Note that the inspection element 20 in FIG. 3 is provided with a timer 34 for insufficient time, and even if the inspection end pulse arrives too early, it is determined to be an abnormality, but the function of the timer 34 for insufficient time is omitted. In some cases, it may be done. In that case, the off-delay circuit 63 and NMM 64 in FIG. 1 may be omitted. In other words,
A pulse to start the inspection may be sent to the output terminal IIE _N through the AND gate 61 and the OR gate 62, and this may be used as a simulated pulse to end the inspection.

<Effects of the Invention> As explained in detail above, according to the inspection circuit of the protective relay device according to the present invention, even if some of the relay elements are in operation, there is no interruption in the automatic inspection sequence. There is no obstruction and automatic inspection can be performed as if all elements were not operating.

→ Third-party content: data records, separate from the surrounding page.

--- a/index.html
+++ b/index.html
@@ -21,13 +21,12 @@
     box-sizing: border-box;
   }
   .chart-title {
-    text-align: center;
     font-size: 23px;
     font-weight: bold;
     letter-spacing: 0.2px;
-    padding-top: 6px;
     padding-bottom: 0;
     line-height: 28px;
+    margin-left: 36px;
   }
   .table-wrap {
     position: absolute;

[Brief explanation of the drawing]

Fig. 1 is a circuit diagram of the main parts of the inspection circuit according to an embodiment of the present invention (configuration diagram of relay element _KN in Fig. 2), and Fig. 2 is a diagram showing the overall connection relationship of the inspection circuit (this 3 is a diagram showing the configuration of the inspection element in FIG. 2 (common to the present invention and the conventional), and FIG. 4 is a diagram showing the configuration of the inspection element in FIG. 2 _.
FIG. 2 is a diagram showing a conventional configuration. 20... Inspection element, K _N ... Relay element, IIS _N ...
...Inspection start signal input terminal, IIE _N ...Inspection end signal output terminal, 41...A element level detector, 42
...B element level detector.

Claims (1)

[Claims] 1 An inspection element that starts inspection of the protective relay device and outputs an inspection start signal in response to an inspection start command signal, and outputs an inspection abnormality signal when the protective relay device is abnormal, and an inspection element for this inspection element. A signal is input, and at least one first-stage relay element made by duplicating the first element and the second element, or this first-stage relay element is successively connected and sequentially inspects the inspection completion signal of the previous stage. In an inspection circuit consisting of a plurality of relay elements input as a start command signal and inputting an inspection completion output signal of the final stage relay element to the inspection element, an inspection start command input is input to each relay element. An inspection end signal is output based on a logical operation between the signal and the first element or the second element, and a signal obtained through a logical operation between the first element and the second element and the inspection start command input signal. What is claimed is: 1. An inspection circuit for a protective relay device, comprising circuit means for outputting a simulated inspection completion signal obtained by a logical operation.